The U.S. Drug Enforcement Administration Wednesday that its staff seized more than 50 million fake prescription pills tainted with fentanyl last year, which is 150% leap from the 20 million-plus fakes agents seized in 2021.
In Ohio, Michigan and Northern Kentucky alone, DEA agents seized more than a quarter-million (280,000) counterfeit pills containing fentanyl. The fake pills, manufactured largely in Mexico, are the newest and deadliest threat to people who use drugs, experts say. That’s because they appear to be innocuous – regular prescription pills such as oxycodone or Xanax or even the stimulant Adderall. But if an unwitting person who does not normally take fentanyl ingests even one pill, it has the potential to be fatal.
“The ability for fentanyl to be morphed into prescription pills is concerning not only because we will see a huge increase in supply,” said Newtown (Ohio) Police Chief Tom Synan, “but it has the potential to touch a market that is not typically exposed to opioids – especially one that is as powerful as fentanyl.”
Synan, a coordinator with the Hamilton County Addiction Response Coalition in Ohio, is nationally and locally recognized as an expert in the opioid epidemic and an advocate of healthcare instead of punishments such as jail for people with substance use disorder.
Tips for parentsHow to keep your kids safe from counterfeit prescription pills
The Cincinnati Enquirer, part of the USA TODAY Network, reported the onslaught of the pills and their dangers in 2022. Hamilton County Crime Laboratory alone had seen a 99% jump in the pills from a variety of law enforcement agencies from 2020 to 2021, and police from Cincinnati, Evendale, Lockland, Butler County sheriff’s and other departments submitted the pills along with the area’s DEA agents.
The pills are especially dangerous to kids who often buy them on Snapchat and other social media sites, DEA officials say, and sometimes discuss their dealings with pills in code, with texted emojis.
Substance use disorder treatment providers continue to warn about the pills.
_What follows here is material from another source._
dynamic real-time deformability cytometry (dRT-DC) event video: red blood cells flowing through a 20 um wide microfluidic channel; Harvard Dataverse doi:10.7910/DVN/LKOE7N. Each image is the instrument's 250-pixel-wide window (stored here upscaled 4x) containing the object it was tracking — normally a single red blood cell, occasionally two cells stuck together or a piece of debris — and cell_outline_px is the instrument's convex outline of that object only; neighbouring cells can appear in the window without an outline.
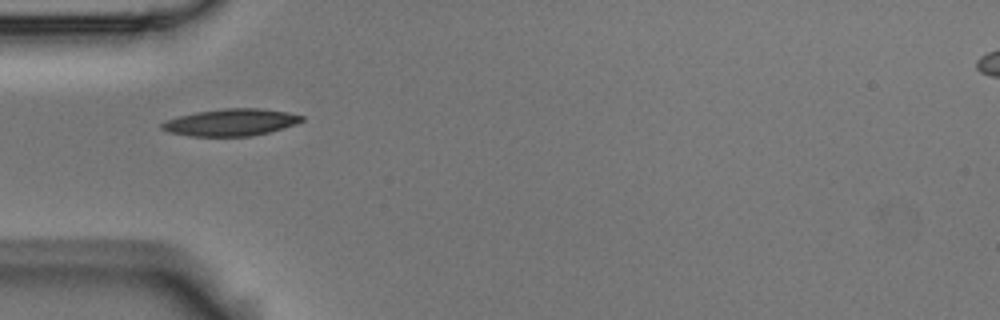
{"species": "Egyptian fruit bat (a non-hibernating species)", "species_latin": "Rousettus aegyptiacus", "temperature_condition": "room temperature", "stored_images_in_passage": 7, "camera_frame_rate_fps": 3000, "um_per_image_px": 0.085, "animal": {"sex": "male"}, "frame": {"image": 1, "passage_image": 1, "time_ms": 0.0, "image_size_px": [1000, 320], "cell_outline_px": [[304, 120], [296, 124], [268, 132], [252, 136], [192, 136], [168, 132], [160, 128], [160, 124], [168, 120], [180, 116], [196, 112], [224, 108], [260, 108], [288, 112], [304, 116]], "centroid_in_image_um": [19.64, 10.39], "position_along_channel_um": 65.4, "area_um2": 21.91}}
Dr. Mina “Mike” Kalfas told The Enquirer in December he has seen patients who mistook fentanyl pressed pills for prescription pills. “For example, I had a guy come in and say, he took a ‘couple oxys’ for a back problem. I said, ‘That’s odd, there’s no oxycodone in your urine. It’s all fentanyl.’ The patient was stunned.”
“The development of these counterfeit pills shows how fentanyl continues to escalate,” Synan said. “When you think that fentanyl has reached its peak, the illegal distribution network is able to find another delivery system that increases its market and broadens the deadly threat of fentanyl.”